──────── Extract

Oil and gas company, Woodside Petroleum (ASX: WPL) has confirmed that is bidding on the oil and gas rights to an enormous undersea gas field off Israel’s coast.
The field, known as Leviathan (a name usually associated with a large sea monster), holds around 17 trillion cubic feet of gas, making it one of the world’s largest deep-water gas finds in years. According to Israeli business news service Globes, Woodside is bidding for 30% of the rights to the Leviathan licences. While the company has declined to talk about prices, it has confirmed that it is participating in the bidding process.
Australia’s largest pure oil and gas company has been looking for new international expansion opportunities, recently signing a deal to join South Korea’s Daewoo International in an exploration venture off the coast of Myanmar. Woodside has joined with partners keen on an exploration licence offshore Cyprus according to The Australian Financial Review.
You would think that Woodside has enough on its plate already, with its Pluto LNG plant stuck in first gear, after the company was unable to find enough gas to support an expansion.

────────────────

### Aim:
Retype the Woodside article word for word, from "Australia’s largest pure" to "support an expansion.". Draw only on the article about Woodside's Leviathan bid.

──────── Data provided

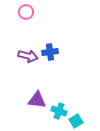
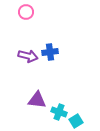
cyan cross: moved 1 px down
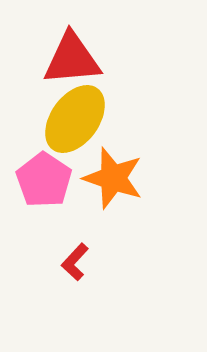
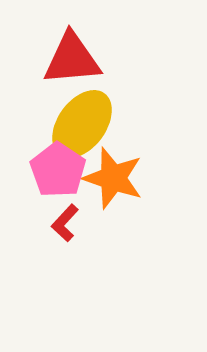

────────────────

### Output below:
Australia’s largest pure oil and gas company has been looking for new international expansion opportunities, recently signing a deal to join South Korea’s Daewoo International in an exploration venture off the coast of Myanmar. Woodside has joined with partners keen on an exploration licence offshore Cyprus according to The Australian Financial Review.
You would think that Woodside has enough on its plate already, with its Pluto LNG plant stuck in first gear, after the company was unable to find enough gas to support an expansion.